Are there many success stories using that site?
As I said in post #5, my daughter and her wonderful husband.
My daughter is a smart Millennial black woman with rather peculiar ways (admittedly inherited from her paternal grandmother and father) who is also a strong Christian, and Proverbs 31 is a leading verse for her.
We never gave her the idea, though, that she "needed" a man. We didn't get her into the "whose your little boyfriend" stuff when she was young, and she had other things to do when she was a teenager and young woman.
She had a hard time finding marriage material when she was ready to get married. Frankly, I didn't see much of that around myself.
The fact is that the way it's done in America is patently stupid. Sheer chance. That's what young people in America are betting their married futures upon: Sheer dumb luck.
American young people have to dress hot and be on the lookout for a mate all the time...just in case they bump into The One by sheer coincidence. They start doing that in early adolescence (or even earlier than that, these days).
My wife and I are looking for our retirement home.

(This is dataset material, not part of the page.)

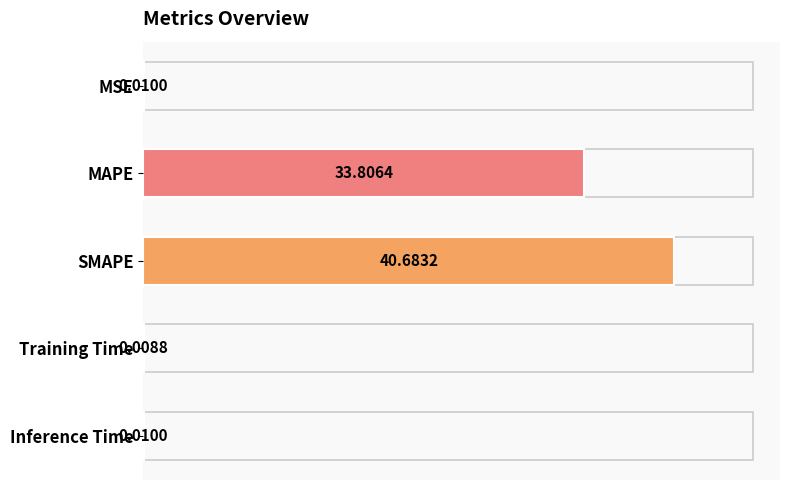

Which label corresponds to the largest value in the chart?

SMAPE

We could just get into the car and start driving around the area looking for houses and knocking on doors of good-looking houses to see if the owners might be looking to sell.

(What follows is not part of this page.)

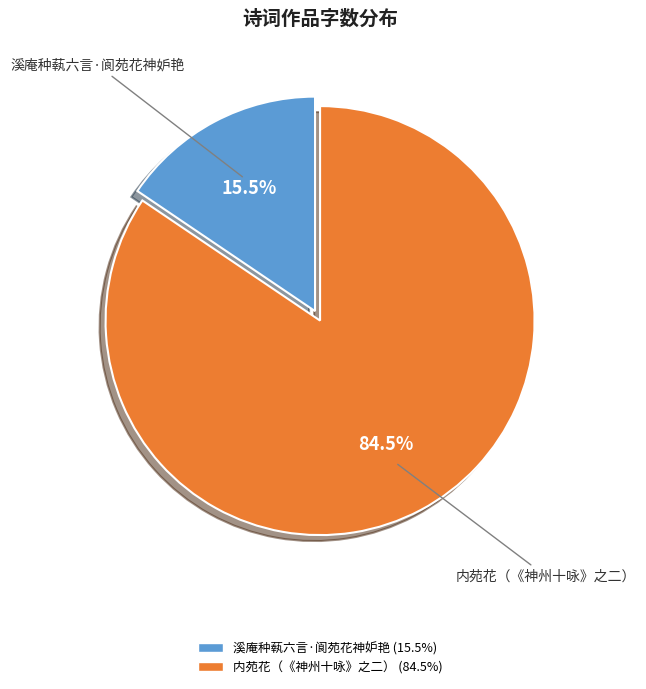

To the nearest percent, what is the average slice percentage?

50%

That's how young people in America seek potential mates.
But instead, we use technology. We go onto sites like Realtor.com and Zillow.com and Trulia.com where people who want to sell their houses are looking for buyers. We run filters of what we're looking for against what is available for sale. When a house appears to meet our requirements, we arrange to take a look at it.
That's a heck of a lot smarter than driving around and knocking on doors.
As my daughter reached her 29th birthday, still unmarried and still a virgin, she tried Christian Mingle and met her current husband. The young man is also a devout Christian and adorable. So are his parents--Christian Mingle scored a two-fer on that one, because she met a husband and we met some really good Christian friends.
At the wedding, I confided in the groom's father that I'd started to fear my daughter would never find a suitable mate. He confided that they's started to worry about the same thing.